This article was originally published by Radio Free Asia and is reprinted with permission.
Under cover of darkness, the 15 North Koreans – 13 women and two children – approached the river, where they expected to catch a speedboat out of China to Laos, bringing them one step closer to freedom.
They had traveled more than 2,500 kilometers (1,500 miles) across China to get to that point, hoping eventually to fly from Southeast Asia to Seoul.
Suddenly, Chinese police appeared and arrested all of them.
Instead, they will likely be repatriated – a fate that awaits nearly all North Korean escapees in Chinese police custody – and will likely be punished for fleeing.
The incident occurred on the night of Aug. 21, according to a South Korean human rights group, Korea Unification Solidarity, that had been helping the escapees.
The Chinese guide leading the group had sent a video clip to update their status to some of their family members who had already made the journey to South Korea. They were arrested moments later.
According to Korea Unification Solidarity, the escapees were on their way to South Korea – in a roundabout route.
After first fleeing North Korea to China, they were divided into two groups to avoid detection. Each group took a different route across China to the southern city of Kunming, and once reunited they planned to cross the border to a Southeast Asian country.

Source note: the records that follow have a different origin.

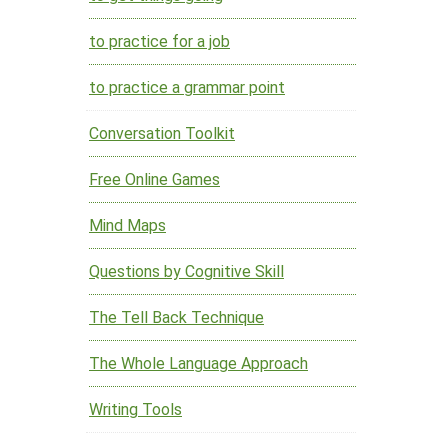
to practice for a job
to practice a grammar point
Conversation Toolkit
Free Online Games
Mind Maps
Questions by Cognitive Skill
The Tell Back Technique
The Whole Language Approach
Writing Tools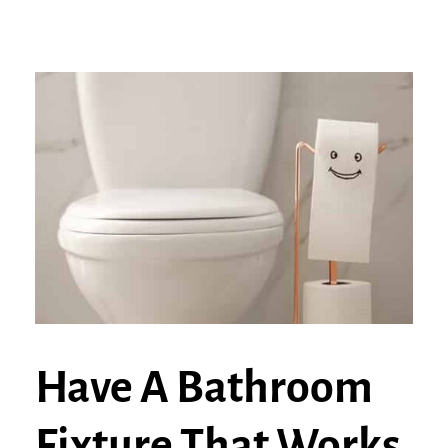
Have A Bathroom
Fixture That Works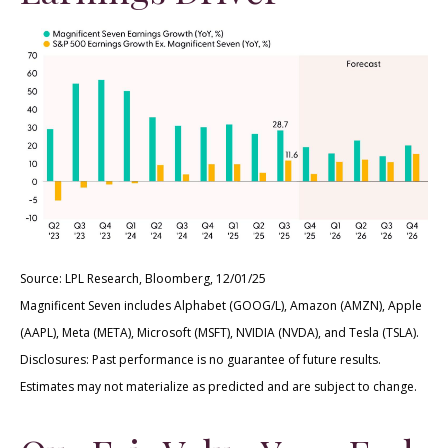
Source: LPL Research, Bloomberg, 12/01/25
Magnificent Seven includes Alphabet (GOOG/L), Amazon (AMZN), Apple
(AAPL), Meta (META), Microsoft (MSFT), NVIDIA (NVDA), and Tesla (TSLA).
Disclosures: Past performance is no guarantee of future results.
Estimates may not materialize as predicted and are subject to change.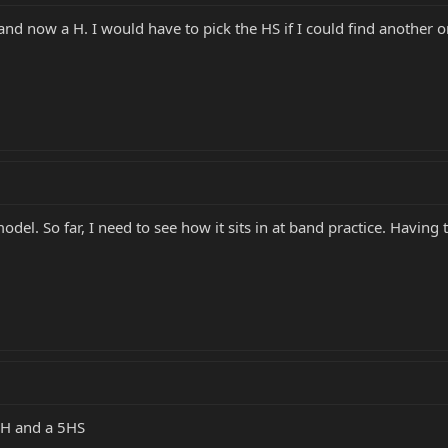
and now a H. I would have to pick the HS if I could find another 
del. So far, I need to see how it sits in at band practice. Having 
 5H and a 5HS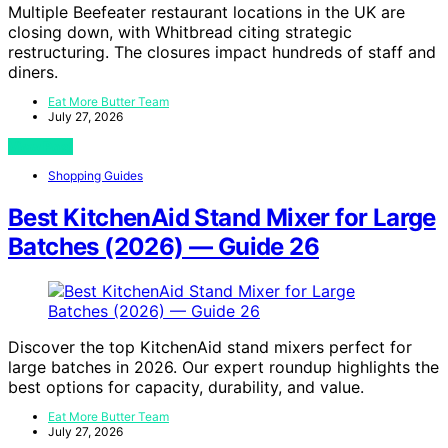
Multiple Beefeater restaurant locations in the UK are
closing down, with Whitbread citing strategic
restructuring. The closures impact hundreds of staff and
diners.
Eat More Butter Team
July 27, 2026
View Post
Shopping Guides
Best KitchenAid Stand Mixer for Large
Batches (2026) — Guide 26
Discover the top KitchenAid stand mixers perfect for
large batches in 2026. Our expert roundup highlights the
best options for capacity, durability, and value.
Eat More Butter Team
July 27, 2026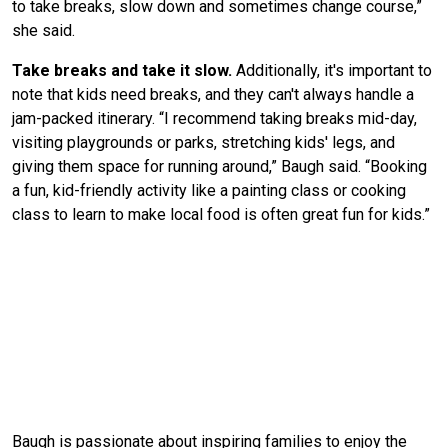
to take breaks, slow down and sometimes change course,”
she said.
Take breaks and take it slow.
Additionally, it's important to
note that kids need breaks, and they can't always handle a
jam-packed itinerary. “I recommend taking breaks mid-day,
visiting playgrounds or parks, stretching kids' legs, and
giving them space for running around,” Baugh said. “Booking
a fun, kid-friendly activity like a painting class or cooking
class to learn to make local food is often great fun for kids.”
Baugh is passionate about inspiring families to enjoy the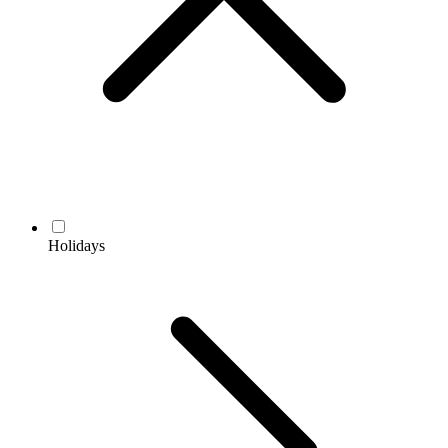
Holidays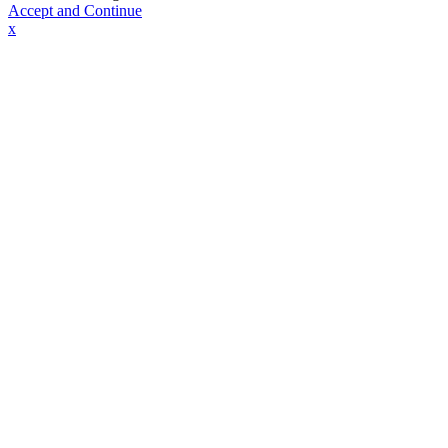
Accept and Continue
x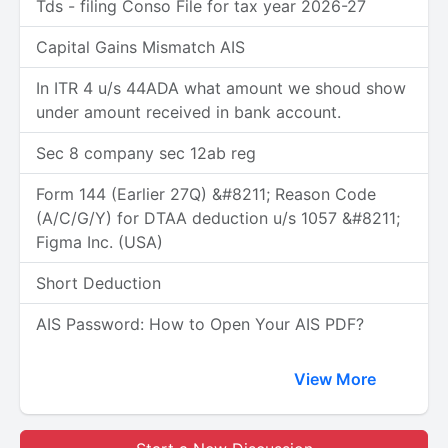
Tds - filing Conso File for tax year 2026-27
Capital Gains Mismatch AIS
In ITR 4 u/s 44ADA what amount we shoud show
under amount received in bank account.
Sec 8 company sec 12ab reg
Form 144 (Earlier 27Q) &#8211; Reason Code
(A/C/G/Y) for DTAA deduction u/s 1057 &#8211;
Figma Inc. (USA)
Short Deduction
AIS Password: How to Open Your AIS PDF?
View More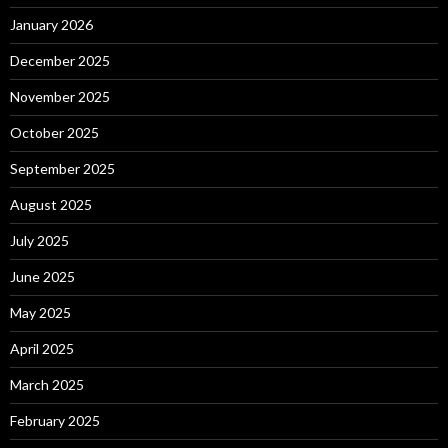
January 2026
December 2025
November 2025
October 2025
September 2025
August 2025
July 2025
June 2025
May 2025
April 2025
March 2025
February 2025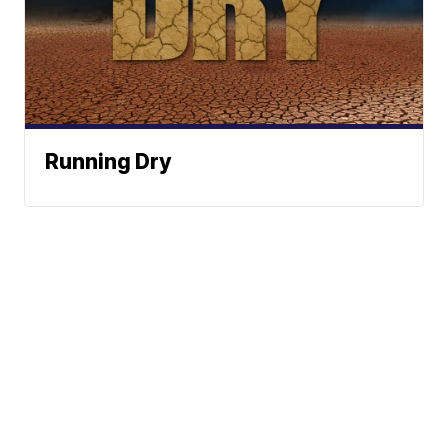
Running Dry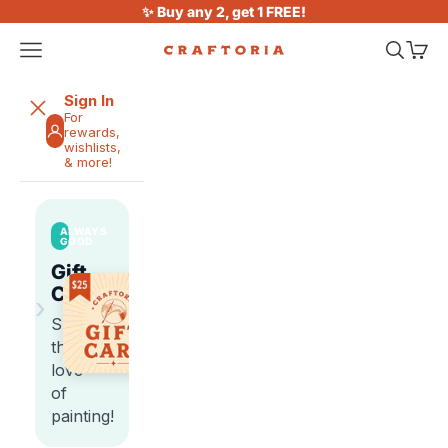
Skip to content
✨ Buy any 2, get 1 FREE!
Open navigation menu
Open sea
Open 
Craftoria
Sign In
For
rewards,
wishlists,
& more!
ALWAYS
GOOD
Gift
Cards
›
Share
the
love
of
painting!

“The two groups arrived safely in Kunming and merged, but when they sent a video of their arrival at the riverside, the police raid started,” Jang Se-yul, a representative of Korea Unification Solidarity, told RFA Korean. “When I asked another guide, he said that they were all caught at the riverside.”
An escapee living in Seoul identified by the pseudonym Lee for safety reasons told Jang that his younger sister was among the group of 15 arrested escapees.
“Ten days ago, my younger sister and her group of 15 people left Yanji, Jilin Province, to go to Kunming and they were arrested by the Chinese police.” Lee said, according to Jang. “Their whereabouts became unknown after the video clip was sent by the Chinese guide.”
The three-second-long video clip provided to RFA by Lee via Jang shows several women, presumed to be among the 15 escapees, moving toward a river in pitch darkness to board a boat.
RFA has not been able to independently confirm which river is shown in the video or any of Jang’s statements about the incident.
According to Jang, the group consists of 13 North Korean women and two children who had lived temporarily in the northeastern Chinese provinces of Heilongjiang and Jilin.
Illegal migrants?
Although many in the international community are critical of China for forcibly repatriating North Korean escapees, Beijing maintains that they are not refugees, but illegal economic migrants, and that it must repatriate them because it is bound by two diplomatic agreements with Pyongyang.
The arrests come about a month after South Korea celebrated its first-ever North Korean Defectors’ Day, a new holiday that will henceforth fall on July 14 and celebrate the stories and struggles of North Koreans who have resettled in South Korea.
During the holiday events, South Korean President Yoon Seok-yeol pledged to make “every diplomatic effort to prevent our compatriots who escaped North Korea and are living overseas from being forcibly repatriated.”
During the COVID-19 pandemic, repatriations temporarily halted as the border between China and North Korea were closed down, but now that the border is open again, repatriations have resumed.
When RFA contacted South Korea’s Ministry of Foreign Affairs for comment on the arrests, the ministry’s spokesperson Lee Jae-woong said that there was nothing that could be confirmed.
But he said that South Korea maintains that North Koreans residing overseas should not be forcibly repatriated under any circumstances.
South Korea’s Ministry of Unification told RFA that it reiterated that position and that it is currently verifying the facts.